#### Exercise input ####

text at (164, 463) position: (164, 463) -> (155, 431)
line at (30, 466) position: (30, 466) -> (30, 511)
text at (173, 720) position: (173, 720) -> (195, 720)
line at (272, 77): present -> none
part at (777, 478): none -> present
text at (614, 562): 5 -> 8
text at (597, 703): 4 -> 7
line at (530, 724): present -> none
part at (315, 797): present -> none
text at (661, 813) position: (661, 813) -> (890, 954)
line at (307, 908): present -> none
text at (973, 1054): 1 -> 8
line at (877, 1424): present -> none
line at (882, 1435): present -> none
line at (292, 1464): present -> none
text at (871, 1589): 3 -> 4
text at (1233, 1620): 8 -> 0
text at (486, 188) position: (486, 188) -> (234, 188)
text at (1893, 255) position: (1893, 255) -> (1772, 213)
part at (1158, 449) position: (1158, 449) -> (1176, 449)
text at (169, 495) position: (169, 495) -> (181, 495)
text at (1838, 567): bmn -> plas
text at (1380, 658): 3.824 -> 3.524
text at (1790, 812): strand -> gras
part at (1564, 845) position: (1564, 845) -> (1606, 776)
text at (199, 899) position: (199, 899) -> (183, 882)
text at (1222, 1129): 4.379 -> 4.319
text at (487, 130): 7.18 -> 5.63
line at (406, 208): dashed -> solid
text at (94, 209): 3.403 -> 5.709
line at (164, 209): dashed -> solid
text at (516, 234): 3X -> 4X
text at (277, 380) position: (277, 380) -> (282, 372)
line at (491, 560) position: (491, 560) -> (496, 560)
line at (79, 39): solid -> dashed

####

[What the task requires] Output every line of the records as a JSON list of strings, one string per line, beginning with the first line and continuing through the line that contains "text at (1838, 567): bmn -> plas". Include that final line and nothing past it.

[Written response]
[
  "text at (164, 463) position: (164, 463) -> (155, 431)",
  "line at (30, 466) position: (30, 466) -> (30, 511)",
  "text at (173, 720) position: (173, 720) -> (195, 720)",
  "line at (272, 77): present -> none",
  "part at (777, 478): none -> present",
  "text at (614, 562): 5 -> 8",
  "text at (597, 703): 4 -> 7",
  "line at (530, 724): present -> none",
  "part at (315, 797): present -> none",
  "text at (661, 813) position: (661, 813) -> (890, 954)",
  "line at (307, 908): present -> none",
  "text at (973, 1054): 1 -> 8",
  "line at (877, 1424): present -> none",
  "line at (882, 1435): present -> none",
  "line at (292, 1464): present -> none",
  "text at (871, 1589): 3 -> 4",
  "text at (1233, 1620): 8 -> 0",
  "text at (486, 188) position: (486, 188) -> (234, 188)",
  "text at (1893, 255) position: (1893, 255) -> (1772, 213)",
  "part at (1158, 449) position: (1158, 449) -> (1176, 449)",
  "text at (169, 495) position: (169, 495) -> (181, 495)",
  "text at (1838, 567): bmn -> plas"
]